# EXERCISE AIM:
Below are the entries; return every line among them that holds the word "knee".

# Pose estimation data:
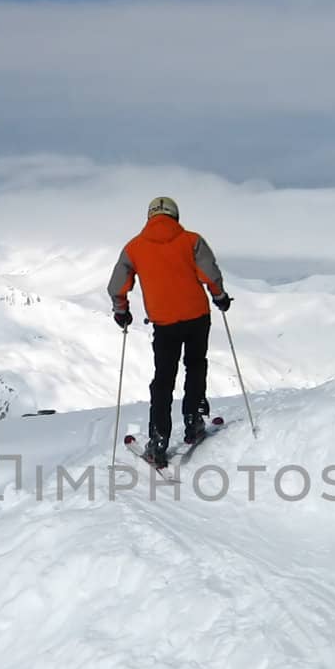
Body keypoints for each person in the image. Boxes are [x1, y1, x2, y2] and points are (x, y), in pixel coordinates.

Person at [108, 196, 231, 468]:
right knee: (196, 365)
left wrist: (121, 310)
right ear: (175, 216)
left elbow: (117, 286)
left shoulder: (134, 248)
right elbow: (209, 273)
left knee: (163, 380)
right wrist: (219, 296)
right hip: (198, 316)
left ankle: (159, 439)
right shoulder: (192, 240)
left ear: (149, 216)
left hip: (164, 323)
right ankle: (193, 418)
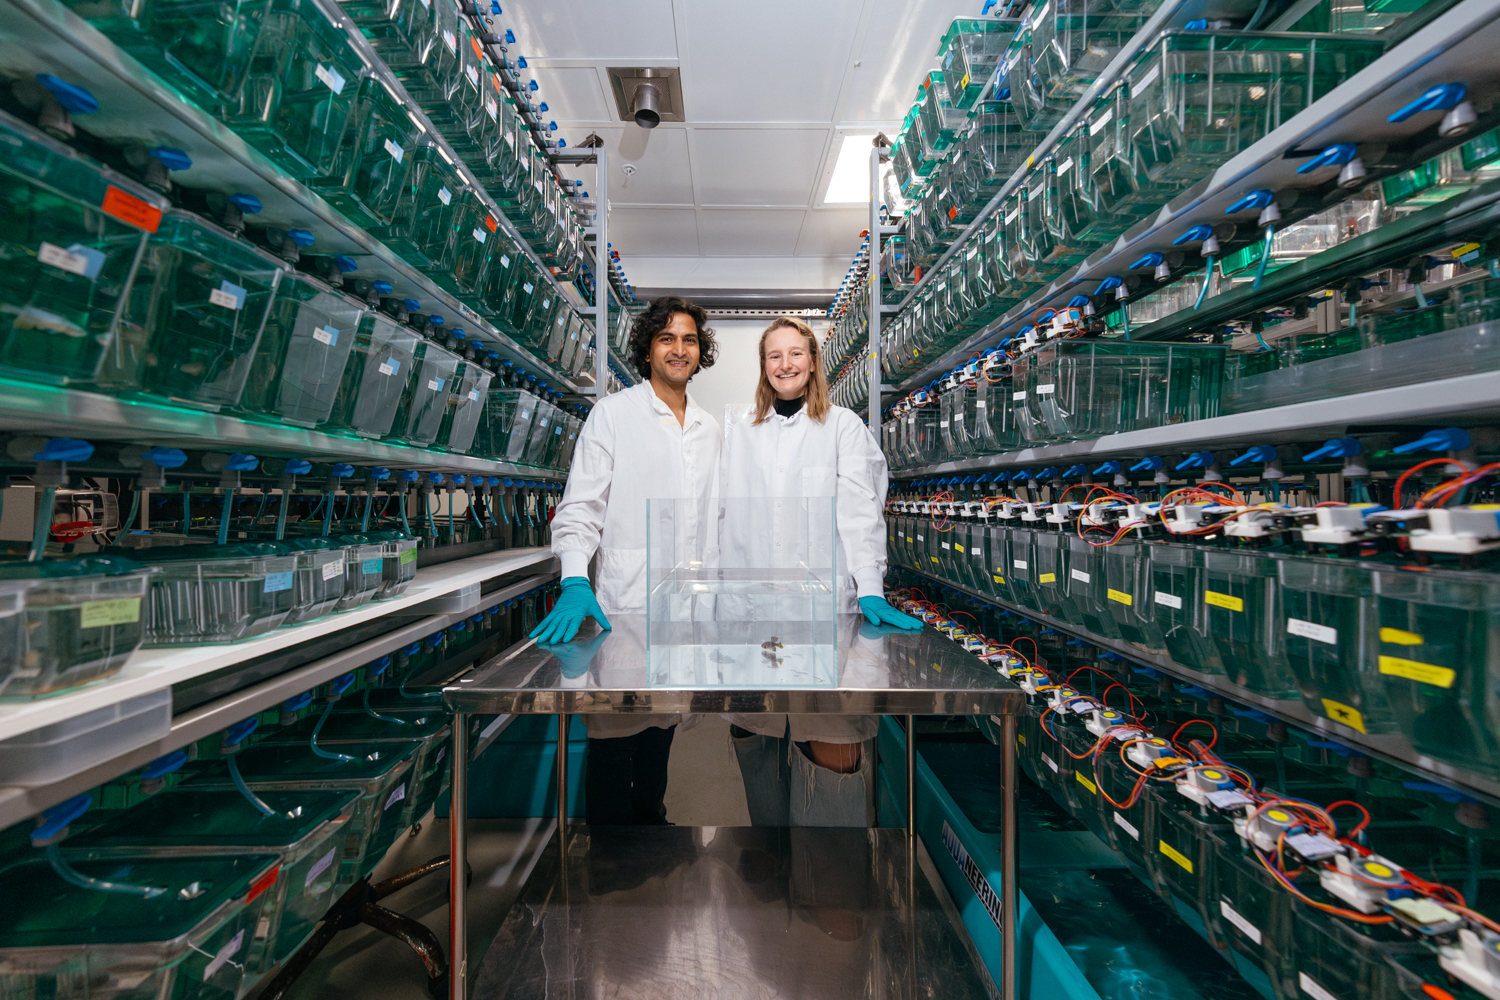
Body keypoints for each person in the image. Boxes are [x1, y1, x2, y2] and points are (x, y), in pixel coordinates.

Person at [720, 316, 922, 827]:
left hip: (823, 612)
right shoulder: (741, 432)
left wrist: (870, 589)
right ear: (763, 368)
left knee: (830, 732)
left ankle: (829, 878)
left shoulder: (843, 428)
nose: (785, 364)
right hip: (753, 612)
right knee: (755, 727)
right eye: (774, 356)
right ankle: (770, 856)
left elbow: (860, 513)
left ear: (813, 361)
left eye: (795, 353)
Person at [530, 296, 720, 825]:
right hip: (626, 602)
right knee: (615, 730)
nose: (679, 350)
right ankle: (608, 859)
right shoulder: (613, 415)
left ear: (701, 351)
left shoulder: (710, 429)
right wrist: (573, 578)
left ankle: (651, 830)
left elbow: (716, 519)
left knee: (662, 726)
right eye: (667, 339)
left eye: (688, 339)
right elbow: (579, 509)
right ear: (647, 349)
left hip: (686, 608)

---

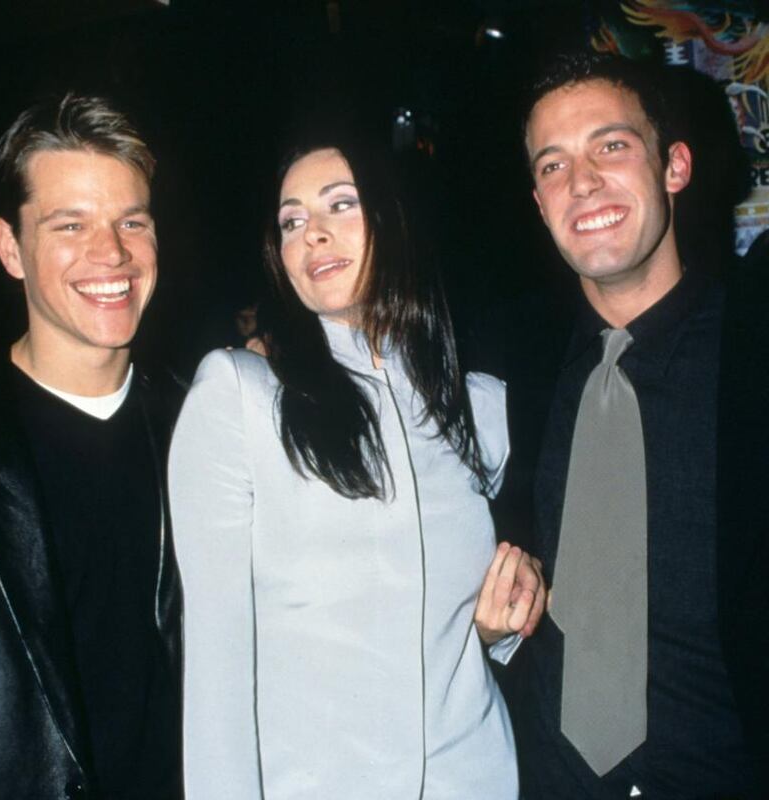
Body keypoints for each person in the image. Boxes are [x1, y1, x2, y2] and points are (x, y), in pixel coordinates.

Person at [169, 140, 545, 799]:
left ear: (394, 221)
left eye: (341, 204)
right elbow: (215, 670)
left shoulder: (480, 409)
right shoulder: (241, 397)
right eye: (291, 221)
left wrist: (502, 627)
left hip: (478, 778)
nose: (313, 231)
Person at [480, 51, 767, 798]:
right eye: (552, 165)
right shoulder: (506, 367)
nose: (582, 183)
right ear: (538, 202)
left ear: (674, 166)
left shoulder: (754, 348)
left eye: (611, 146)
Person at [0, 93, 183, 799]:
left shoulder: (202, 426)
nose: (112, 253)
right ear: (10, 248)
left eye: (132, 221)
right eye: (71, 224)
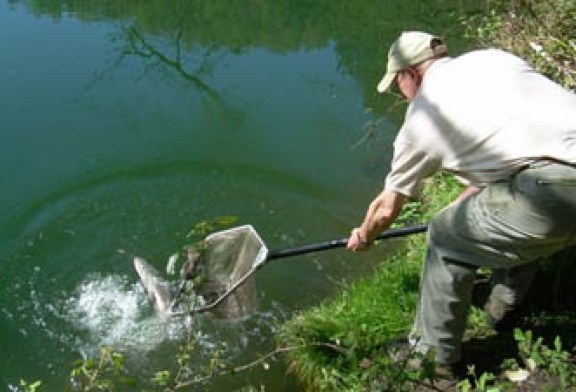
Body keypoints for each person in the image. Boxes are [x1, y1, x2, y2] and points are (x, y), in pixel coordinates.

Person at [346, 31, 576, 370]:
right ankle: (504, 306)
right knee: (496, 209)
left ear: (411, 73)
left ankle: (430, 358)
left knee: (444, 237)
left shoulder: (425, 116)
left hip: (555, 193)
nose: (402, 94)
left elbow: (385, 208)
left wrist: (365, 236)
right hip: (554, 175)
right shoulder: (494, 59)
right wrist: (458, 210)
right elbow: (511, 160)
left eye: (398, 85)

# RESULT OF THIS TASK:
right knee: (196, 365)
left knee: (163, 380)
left knee: (830, 732)
right knee: (755, 727)
right knee: (615, 730)
left knee: (662, 726)
right knee: (496, 209)
left knee: (444, 237)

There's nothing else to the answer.